A designer may expose design time only properties, adding new ones or ones that shadow existing control properties.These can be marked private, as design time environment uses Reflection to read and set values. Now our custom designer was specified as the principal designer by the DesignerAttribute and our designer instead of the default designer will be queried for properties.

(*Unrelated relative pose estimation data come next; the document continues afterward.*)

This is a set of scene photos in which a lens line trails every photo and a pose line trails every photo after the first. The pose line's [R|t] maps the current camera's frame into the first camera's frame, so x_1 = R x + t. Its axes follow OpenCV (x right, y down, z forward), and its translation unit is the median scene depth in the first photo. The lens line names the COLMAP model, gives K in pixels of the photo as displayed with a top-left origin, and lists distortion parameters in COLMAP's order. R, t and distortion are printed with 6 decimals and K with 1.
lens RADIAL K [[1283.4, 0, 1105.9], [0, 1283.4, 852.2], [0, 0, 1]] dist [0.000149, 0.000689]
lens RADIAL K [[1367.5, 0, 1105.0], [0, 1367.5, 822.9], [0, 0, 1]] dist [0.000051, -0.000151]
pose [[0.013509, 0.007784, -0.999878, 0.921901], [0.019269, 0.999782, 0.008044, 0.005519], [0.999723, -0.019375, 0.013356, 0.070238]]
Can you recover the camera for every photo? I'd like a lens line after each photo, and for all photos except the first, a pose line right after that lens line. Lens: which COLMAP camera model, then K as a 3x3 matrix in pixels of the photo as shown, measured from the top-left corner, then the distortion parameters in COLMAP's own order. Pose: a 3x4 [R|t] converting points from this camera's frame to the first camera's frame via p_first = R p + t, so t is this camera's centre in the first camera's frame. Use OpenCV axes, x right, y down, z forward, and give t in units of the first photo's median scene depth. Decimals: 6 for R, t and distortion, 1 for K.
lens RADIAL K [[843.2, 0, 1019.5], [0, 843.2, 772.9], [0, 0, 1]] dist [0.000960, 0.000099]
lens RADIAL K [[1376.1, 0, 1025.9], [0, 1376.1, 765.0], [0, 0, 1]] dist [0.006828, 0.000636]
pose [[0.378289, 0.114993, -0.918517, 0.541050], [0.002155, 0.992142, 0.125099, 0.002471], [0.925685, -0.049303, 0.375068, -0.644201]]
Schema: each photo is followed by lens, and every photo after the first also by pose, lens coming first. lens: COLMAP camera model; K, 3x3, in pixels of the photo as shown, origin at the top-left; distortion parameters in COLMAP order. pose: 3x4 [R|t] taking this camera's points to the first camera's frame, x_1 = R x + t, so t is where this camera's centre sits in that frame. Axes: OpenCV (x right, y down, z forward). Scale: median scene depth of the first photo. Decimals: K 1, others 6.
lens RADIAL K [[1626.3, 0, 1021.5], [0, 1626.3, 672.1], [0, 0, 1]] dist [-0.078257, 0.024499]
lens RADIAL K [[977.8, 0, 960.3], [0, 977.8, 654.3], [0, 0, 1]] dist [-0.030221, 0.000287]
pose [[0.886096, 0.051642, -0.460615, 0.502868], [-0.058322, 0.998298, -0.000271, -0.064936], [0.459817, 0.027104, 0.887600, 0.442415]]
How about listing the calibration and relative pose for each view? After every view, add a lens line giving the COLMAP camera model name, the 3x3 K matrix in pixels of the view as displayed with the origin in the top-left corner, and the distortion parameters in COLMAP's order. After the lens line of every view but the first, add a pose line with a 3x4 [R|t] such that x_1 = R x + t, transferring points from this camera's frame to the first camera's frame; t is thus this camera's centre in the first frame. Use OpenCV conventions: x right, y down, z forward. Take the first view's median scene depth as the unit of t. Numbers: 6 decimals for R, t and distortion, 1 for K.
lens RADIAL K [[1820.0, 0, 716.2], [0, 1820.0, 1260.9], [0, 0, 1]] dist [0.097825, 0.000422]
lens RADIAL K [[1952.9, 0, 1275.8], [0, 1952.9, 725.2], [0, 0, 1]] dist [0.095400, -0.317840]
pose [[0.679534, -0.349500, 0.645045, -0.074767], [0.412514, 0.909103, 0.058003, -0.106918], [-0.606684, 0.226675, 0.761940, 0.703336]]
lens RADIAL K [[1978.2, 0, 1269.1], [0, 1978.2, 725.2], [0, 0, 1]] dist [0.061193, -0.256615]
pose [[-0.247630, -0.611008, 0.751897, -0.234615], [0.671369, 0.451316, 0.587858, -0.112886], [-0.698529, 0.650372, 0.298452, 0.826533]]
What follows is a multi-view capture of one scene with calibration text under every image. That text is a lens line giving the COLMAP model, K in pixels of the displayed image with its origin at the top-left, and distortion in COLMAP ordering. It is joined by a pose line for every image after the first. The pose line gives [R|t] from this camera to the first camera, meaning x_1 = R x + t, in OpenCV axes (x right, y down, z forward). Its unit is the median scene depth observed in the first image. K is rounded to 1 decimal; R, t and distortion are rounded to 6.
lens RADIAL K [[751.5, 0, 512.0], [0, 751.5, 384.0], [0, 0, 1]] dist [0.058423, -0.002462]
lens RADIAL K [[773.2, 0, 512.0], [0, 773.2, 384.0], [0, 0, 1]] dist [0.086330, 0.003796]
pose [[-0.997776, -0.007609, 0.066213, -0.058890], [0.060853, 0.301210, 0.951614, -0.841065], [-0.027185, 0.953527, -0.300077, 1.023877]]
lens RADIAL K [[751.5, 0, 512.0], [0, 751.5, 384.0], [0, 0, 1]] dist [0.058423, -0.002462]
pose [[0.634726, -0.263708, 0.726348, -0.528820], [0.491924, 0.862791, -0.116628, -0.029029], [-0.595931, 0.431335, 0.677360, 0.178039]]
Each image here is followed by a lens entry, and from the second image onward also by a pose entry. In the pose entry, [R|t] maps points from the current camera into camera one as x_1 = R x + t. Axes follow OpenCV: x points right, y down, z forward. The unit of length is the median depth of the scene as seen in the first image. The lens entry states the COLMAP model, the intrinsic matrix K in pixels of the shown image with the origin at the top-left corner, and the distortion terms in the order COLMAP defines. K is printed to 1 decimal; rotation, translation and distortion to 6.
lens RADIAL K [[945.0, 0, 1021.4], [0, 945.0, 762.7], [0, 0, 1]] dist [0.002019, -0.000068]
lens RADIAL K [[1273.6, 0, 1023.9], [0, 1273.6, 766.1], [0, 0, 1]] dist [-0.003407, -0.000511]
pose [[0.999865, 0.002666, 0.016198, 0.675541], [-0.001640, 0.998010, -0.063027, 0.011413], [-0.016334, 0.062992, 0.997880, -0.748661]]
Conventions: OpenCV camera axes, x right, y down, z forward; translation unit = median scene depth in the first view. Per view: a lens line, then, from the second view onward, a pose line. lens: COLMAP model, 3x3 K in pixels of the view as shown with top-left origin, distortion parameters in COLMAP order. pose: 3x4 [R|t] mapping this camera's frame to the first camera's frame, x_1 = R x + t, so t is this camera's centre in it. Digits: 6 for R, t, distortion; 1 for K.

Does this mean we have to reimplement all designer properties on our custom designer and fidget with Reflection to delegate all calls?
Luckily inserting a single line will save us from the trouble:

public override void Initialize(IComponent component)
{
   ...
   // use Designer properties of nested designer ( do before base.Initialize ! )
   TypeDescriptor.CreateAssociation(component, defaultDesigner);

   defaultDesigner.Initialize(component);
   base.Initialize(component);
}


Quoted from MSDN:

"The CreateAssociation method creates an association between a primary and a secondary object. Once an association is created, a designer or other filtering mechanism can add properties that route to either object into the primary object's property set. When a property invocation is made against the primary object, the GetAssociation method will be called to resolve the actual object instance that is related to its type parameter."

For clarity: Any defined properties on our designer will be queried as well, we just created an additional target. BTW, CreateAssociation() was the missing piece, when I first failed at encapsulation some years ago.

IDesignerFilter Methods

ComponentDesigner inherits from IDesignerFilter interface and we must override its methods to delegate the calls to the default designer. As the methods are marked protected, we cast the designer to the interface, in order to access them:


protected IDesignerFilter designerFilter;
designerFilter = defaultDesigner;
ComponentDesigner's PreFilterAttributes() and PreFilterEvents() implementations are empty, and PostFilterProperties() only deals with the seldom case, that component inherits from IPersistComponentSettings. We won't bother overriding these methods.